O anúncio de que um sétimo paciente foi curado do HIV após receber um transplante de células-tronco reacendeu o otimismo em torno de novas possibilidades de tratamento. O caso traz um detalhe intrigante: desta vez, o doador não tinha as duas cópias da mutação genética que oferece resistência natural ao vírus, algo considerado essencial nos casos anteriores. Mesmo assim, o transplante funcionou, abrindo espaço para novas perguntas e, quem sabe, mais respostas no futuro.

Hoje, o HIV deixou de ser uma sentença de morte em países com acesso a medicamentos modernos. Com tratamento contínuo, pacientes conseguem viver de forma plena e com expectativa de vida semelhante à da população geral. Ainda assim, continuam dependentes dos antirretrovirais e vulneráveis a interrupções no tratamento, algo que já afetou milhões de pessoas. Por isso, um verdadeiro “cura funcional” sempre foi o objetivo distante, mas possível.

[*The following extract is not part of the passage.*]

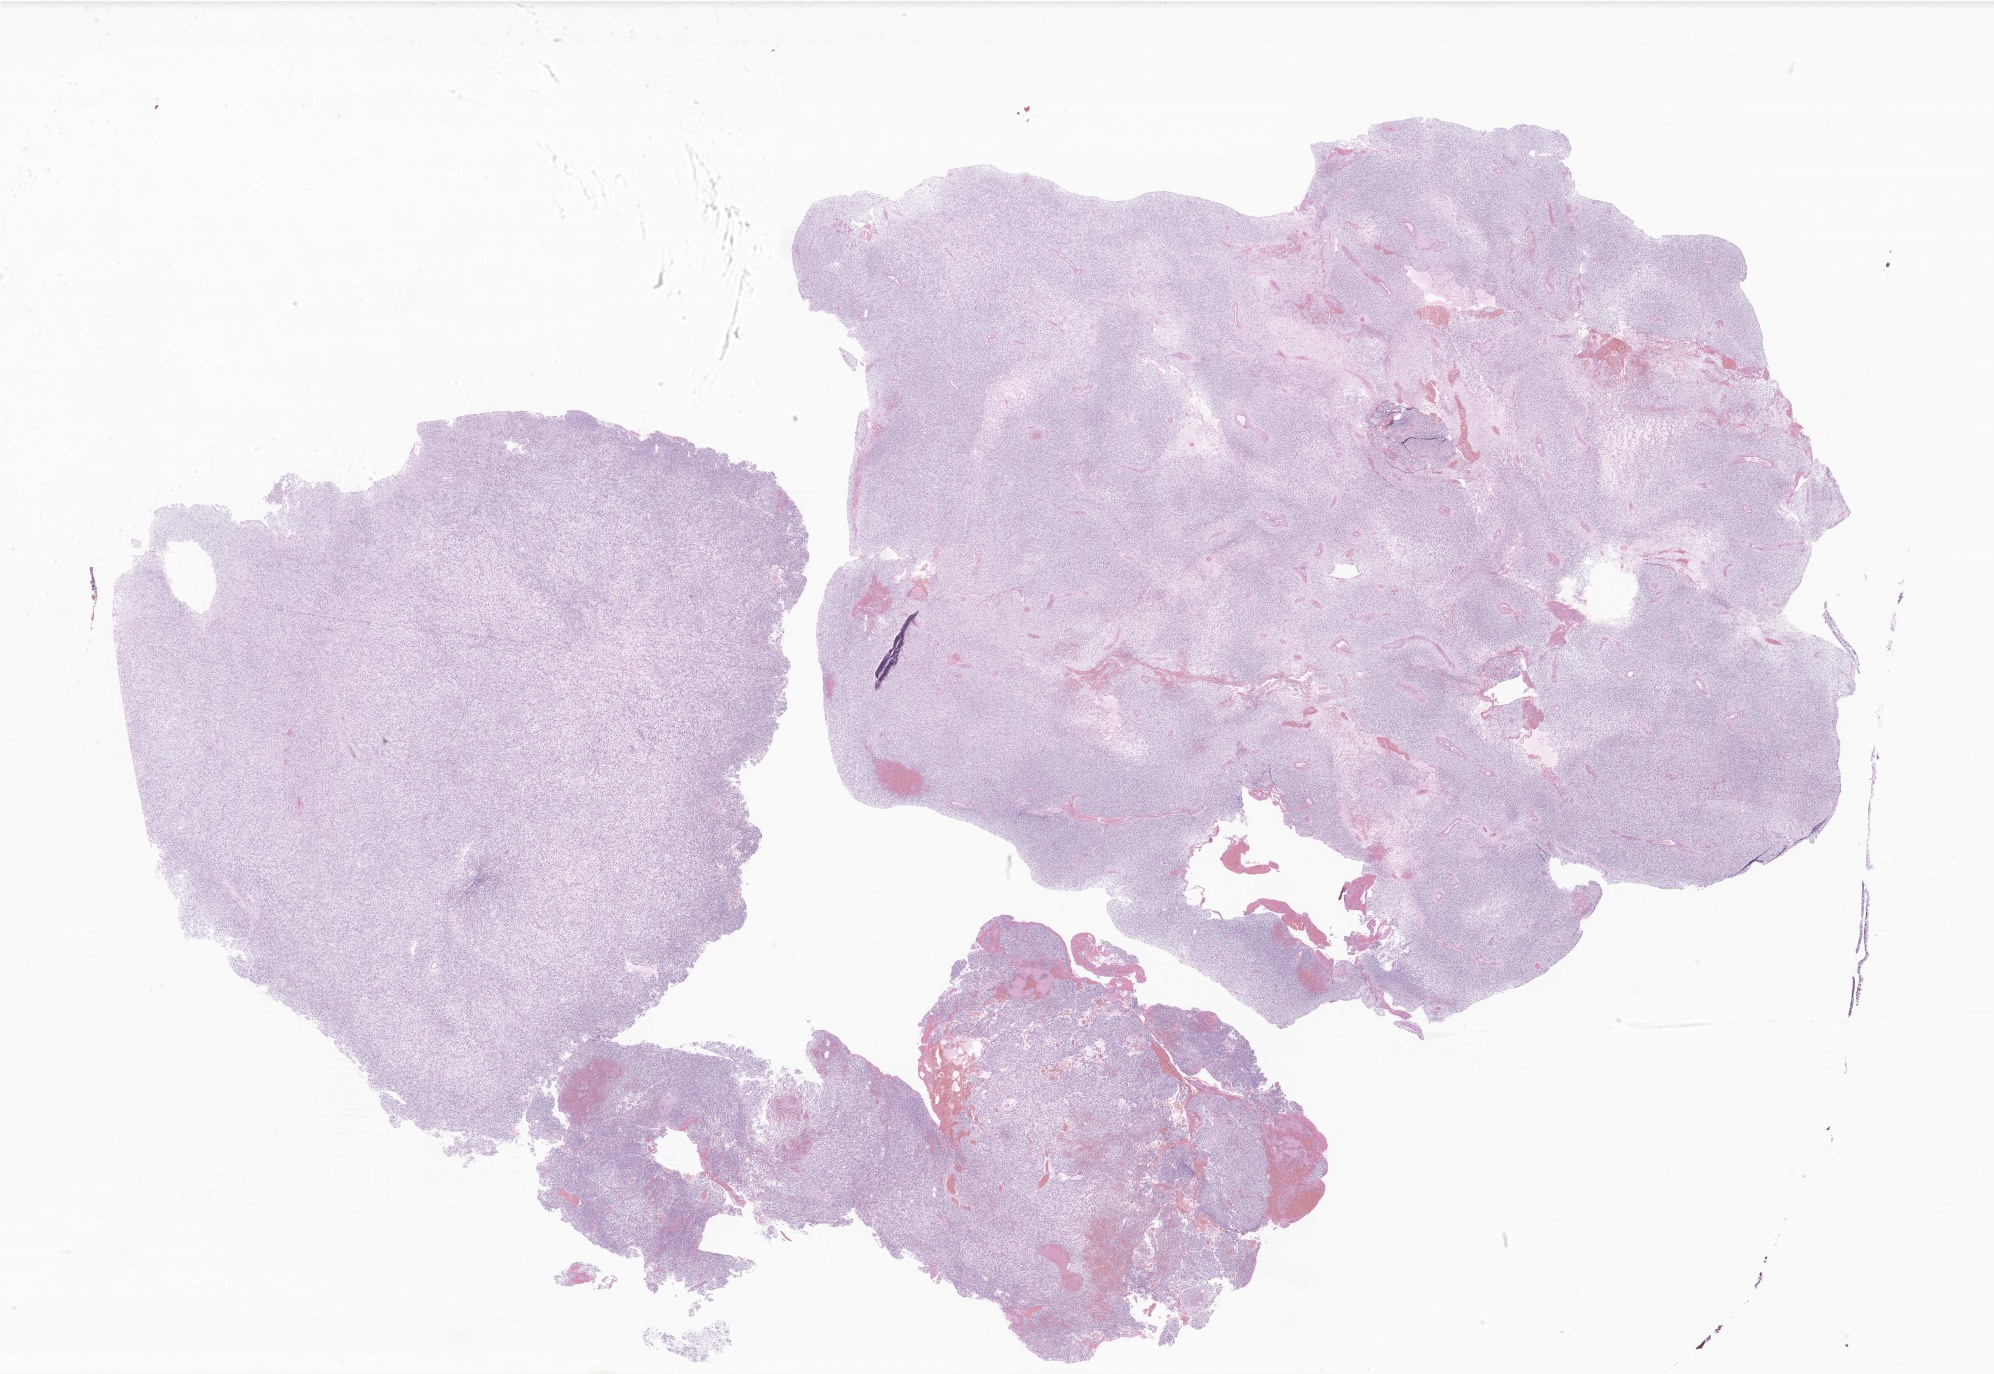
Whole-slide image, H&E stain of tumor tissue from the abdominal esophagus, a low-resolution overview of the entire scanned area, about 33.6 x 23.2 mm. Formalin-fixed, paraffin-embedded (FFPE) tissue. Patient: female, age 893 days.
* diagnosis: Rhabdomyosarcoma, NOS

Essa possibilidade começou a ganhar forma ainda em 2008, quando Timothy Ray Brown, o famoso “Paciente de Berlim”, recebeu dois transplantes de medula para tratar leucemia mieloide aguda. O sucesso inesperado veio porque o doador carregava uma mutação rara chamada CCR5 Δ32 em ambas as cópias do gene responsável pelo receptor CCR5, porta de entrada usada pelo HIV para infectar células do sistema imunológico. Essa alteração impede o vírus de avançar, e o transplante acabou substituindo as células vulneráveis de Brown por células naturalmente resistentes. Desde então, ele permanece livre do HIV.
Outros casos semelhantes surgiram ao longo dos anos, sempre envolvendo transplantes destinados ao tratamento de câncer, e sempre com doadores portadores da mutação dupla.
Mas esse novo paciente, identificado apenas como B2, um homem de 60 anos de Berlim, tem uma história diferente. Diagnosticado com HIV em 2009 e com leucemia em 2015, ele recebeu células-tronco de um doador que tinha apenas uma cópia da mutação protetora. E mesmo assim, seis anos após interromper os antirretrovirais, nenhum sinal do vírus foi encontrado em seu organismo.
A descoberta chama atenção porque pessoas com apenas uma cópia da mutação não costumam apresentar qualquer resistência significativa ao HIV. Inclusive, o próprio B2 tem essa mesma configuração genética e ainda assim foi infectado no passado. É justamente esse paradoxo que intriga os cientistas: por que, após o transplante, a proteção funcionou? E, mais importante, isso poderia se repetir?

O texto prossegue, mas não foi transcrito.